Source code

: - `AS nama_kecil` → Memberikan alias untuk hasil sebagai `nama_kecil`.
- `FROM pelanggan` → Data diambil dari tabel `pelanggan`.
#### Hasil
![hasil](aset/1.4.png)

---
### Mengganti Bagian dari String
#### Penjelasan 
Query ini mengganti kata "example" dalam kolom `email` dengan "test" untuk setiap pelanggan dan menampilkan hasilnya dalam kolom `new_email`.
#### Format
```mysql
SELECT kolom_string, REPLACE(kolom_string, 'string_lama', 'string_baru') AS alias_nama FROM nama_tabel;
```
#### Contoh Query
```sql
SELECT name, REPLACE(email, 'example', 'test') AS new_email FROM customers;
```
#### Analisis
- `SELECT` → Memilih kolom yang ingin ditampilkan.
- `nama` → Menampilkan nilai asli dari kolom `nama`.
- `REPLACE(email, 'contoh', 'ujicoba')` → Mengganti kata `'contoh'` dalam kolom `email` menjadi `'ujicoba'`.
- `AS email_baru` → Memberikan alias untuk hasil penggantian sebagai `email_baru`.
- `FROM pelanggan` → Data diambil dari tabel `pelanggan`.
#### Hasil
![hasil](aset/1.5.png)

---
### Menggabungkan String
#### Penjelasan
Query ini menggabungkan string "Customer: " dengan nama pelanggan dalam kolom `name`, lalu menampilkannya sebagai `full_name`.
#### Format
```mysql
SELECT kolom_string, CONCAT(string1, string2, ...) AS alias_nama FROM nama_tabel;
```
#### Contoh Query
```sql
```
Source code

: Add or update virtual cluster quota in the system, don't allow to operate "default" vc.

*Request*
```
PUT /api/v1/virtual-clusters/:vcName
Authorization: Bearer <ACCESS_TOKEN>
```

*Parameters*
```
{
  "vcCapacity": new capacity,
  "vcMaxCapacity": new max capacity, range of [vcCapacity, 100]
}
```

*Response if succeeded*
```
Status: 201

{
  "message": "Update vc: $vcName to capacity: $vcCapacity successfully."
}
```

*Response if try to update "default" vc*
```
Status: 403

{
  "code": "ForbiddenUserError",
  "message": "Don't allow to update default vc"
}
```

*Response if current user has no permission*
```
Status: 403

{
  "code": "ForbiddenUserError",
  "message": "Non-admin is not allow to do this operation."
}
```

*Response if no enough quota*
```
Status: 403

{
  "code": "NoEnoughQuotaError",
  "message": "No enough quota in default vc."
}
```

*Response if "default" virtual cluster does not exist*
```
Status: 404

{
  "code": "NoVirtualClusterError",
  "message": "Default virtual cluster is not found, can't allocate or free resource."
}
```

-- -- --

◆ EXERCISE DESCRIPTION:
Identify every line above that includes the word "FROM", and show those lines.

◆ SOLUTION FOR THIS TASK:
- `FROM pelanggan` → Data diambil dari tabel `pelanggan`.
SELECT kolom_string, REPLACE(kolom_string, 'string_lama', 'string_baru') AS alias_nama FROM nama_tabel;
SELECT name, REPLACE(email, 'example', 'test') AS new_email FROM customers;
- `FROM pelanggan` → Data diambil dari tabel `pelanggan`.
SELECT kolom_string, CONCAT(string1, string2, ...) AS alias_nama FROM nama_tabel;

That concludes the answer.